Alastair Crooke, 18 April 2026

Conflicts Forum
Apr 18, 2026
∙ Paid

We are entering upon a new stage to this war on Iran. It may not be what many expect (especially in financial markets). Yesterday Trump said inter alia that Hormuz was open and that Iran had agreed never to close Hormuz again; that Iran, with the help of the US, has removed, or is removing, all sea mines, and that US and Iran would work together to extract Iran’s highly enriched uranium (HEU). Trump wrote:

“We’re going to get ⁠it together. We’re going to go in with Iran, at a nice leisurely pace, and go down and start excavating with big machinery … We’ll bring it back to the United States very soon”.

The President said earlier on Friday that Iran had agreed to hand over Iran’s HEU stockpile.

None of these claims were true.
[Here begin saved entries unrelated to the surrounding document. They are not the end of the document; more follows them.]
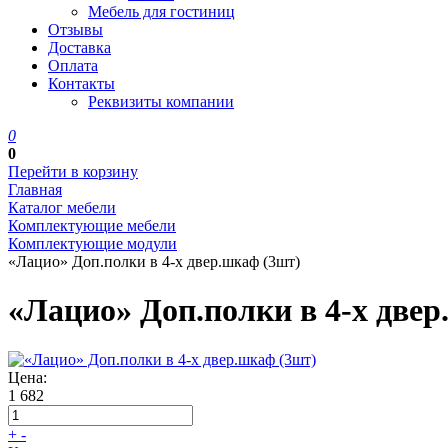
Мебель для гостиниц
Отзывы
Доставка
Оплата
Контакты
Реквизиты компании
0
0
Перейти в корзину
Главная
Каталог мебели
Комплектующие мебели
Комплектующие модули
«Лацио» Доп.полки в 4-х двер.шкаф (3шт)
«Лацио» Доп.полки в 4-х две
Цена:
1 682
+
-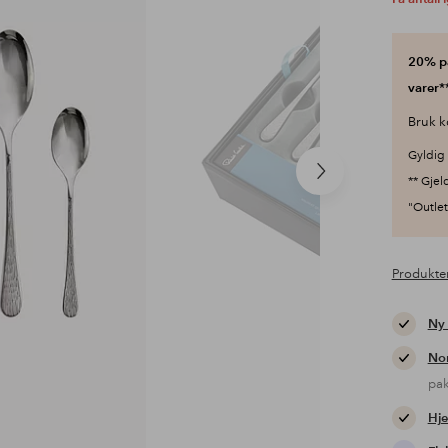
20% på
varer**
Bruk k
Gyldig 
Neste
** Gjel
produkt
"Outlet"
Produkte
Ny
Nor
pa
Hje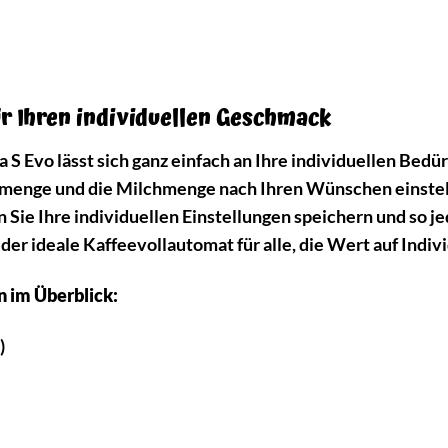
ür Ihren individuellen Geschmack
 Evo lässt sich ganz einfach an Ihre individuellen Bedü
menge und die Milchmenge nach Ihren Wünschen einstelle
ie Ihre individuellen Einstellungen speichern und so je
der ideale Kaffeevollautomat für alle, die Wert auf Indiv
n im Überblick:
)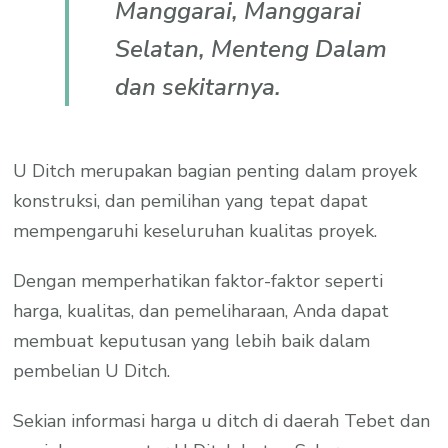
Manggarai, Manggarai
Selatan, Menteng Dalam
dan sekitarnya.
U Ditch merupakan bagian penting dalam proyek
konstruksi, dan pemilihan yang tepat dapat
mempengaruhi keseluruhan kualitas proyek.
Dengan memperhatikan faktor-faktor seperti
harga, kualitas, dan pemeliharaan, Anda dapat
membuat keputusan yang lebih baik dalam
pembelian U Ditch.
Sekian informasi harga u ditch di daerah Tebet dan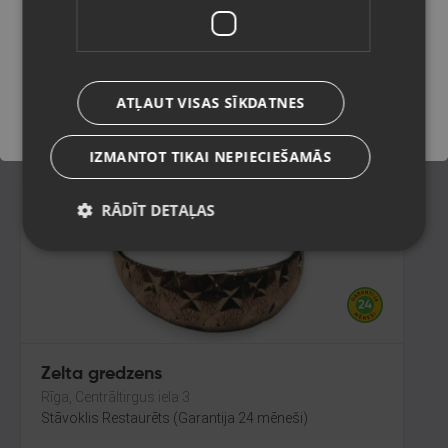
Rēzekne, Atbrīvošanas aleja 119
Stāvoklis Restaurēts (Garantija 24 mēneši)
Saglabāt
255.00
€
ATĻAUT VISAS SĪKDATNES
No
11.59
€
/mēn.
IZMANTOT TIKAI NEPIECIEŠAMĀS
RĀDĪT DETAĻAS
Zelta gredzens
Rīga, Centrāltirgus iela 3
Stāvoklis Restaurēts (Garantija 24 mēneši)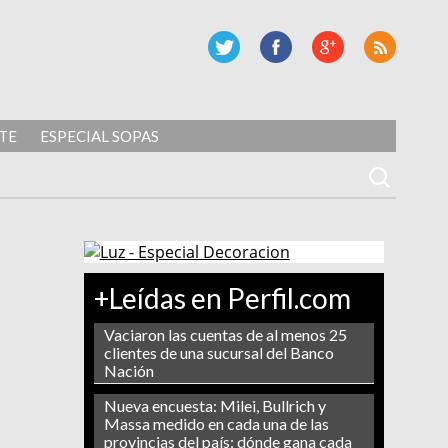
TE
ESPECIAL SOPAS
+Leídas en Perfil.com
Vaciaron las cuentas de al menos 25
clientes de una sucursal del Banco
Nación
Nueva encuesta: Milei, Bullrich y
Massa medido en cada una de las
provincias del país: dónde gana cada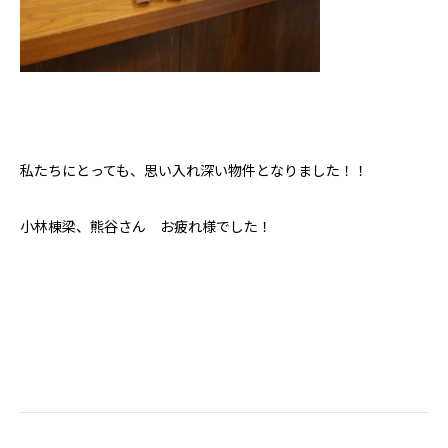
私たちにとっても、思い入れ深い物件となりました！！
小林棟梁、熊谷さん お疲れ様でした！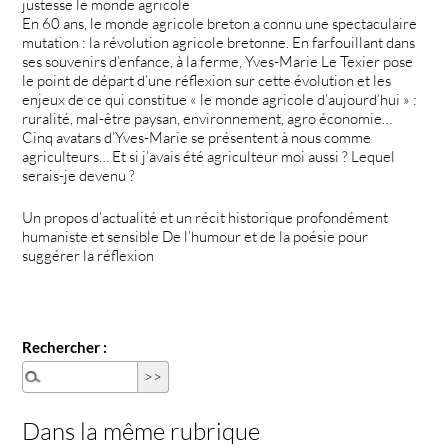
justesse le monde agricole
En 60 ans, le monde agricole breton a connu une spectaculaire
mutation : la révolution agricole bretonne. En farfouillant dans
ses souvenirs d’enfance, à la ferme, Yves-Marie Le Texier pose
le point de départ d’une réflexion sur cette évolution et les
enjeux de ce qui constitue « le monde agricole d’aujourd’hui » :
ruralité, mal-être paysan, environnement, agro économie…
Cinq avatars d’Yves-Marie se présentent à nous comme
agriculteurs… Et si j’avais été agriculteur moi aussi ? Lequel
serais-je devenu ?
Un propos d’actualité et un récit historique profondément
humaniste et sensible De l’humour et de la poésie pour
suggérer la réflexion
Rechercher :
Dans la même rubrique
Either Trump was confabulating (holding to fantasies, albeit believing them to be true); or he was manipulating markets. If the latter -- it was a success. Oil fell and markets soared. Reportedly, 20 minutes before the claim that the Strait of Hormuz was open and would never close again, a $760 million short on oil was placed … Someone ‘made a pile’.

All this turbulence created much confusion. Trump also said a new round of talks and an likely agreement with Iran would happen very soon — even during this weekend. The likelihood of talks is false. Iran’s Tasnim News Agency reports that “the American side has been informed via the Pakistani mediator that we [Iran] do not agree to a second round [of talks]”.

From the beginning of the mooted Pakistani-mediated ceasefire, Iran was supposed to allow the daily passage of a limited number of ships. However, this was always subject to Iranian conditions for transit passage.

The net result of Trump’s manipulations has been to make Iran re-assert its existing conditions on Hormuz, on its stocks of HEU, and on its ‘right to enrich’ in tighter, less flexible definition.

The Islamabad talks had already showed Iran that its 10-point framework — initially affirmed by Trump to form a “workable basis” for beginning of direct negotiations with Iran — was no such thing. The Iranian framework was brushed aside towards the end of the day, as the US pivoted to its key touchstones for its intended victory roll: Iran abandoning uranium enrichment in perpetuity; relinquishing to the US its stock of 430kg of 60% enriched uranium, and the opening of Hormuz — free of tolls.

In short, the US position was simply a continuation of Israel’s long-established demands. The added experience of Friday’s US deceit will only have served to confirm Iran’s conviction to be continually on their guard and to view the contrived confusion as a possible US diversion from planned military escalation.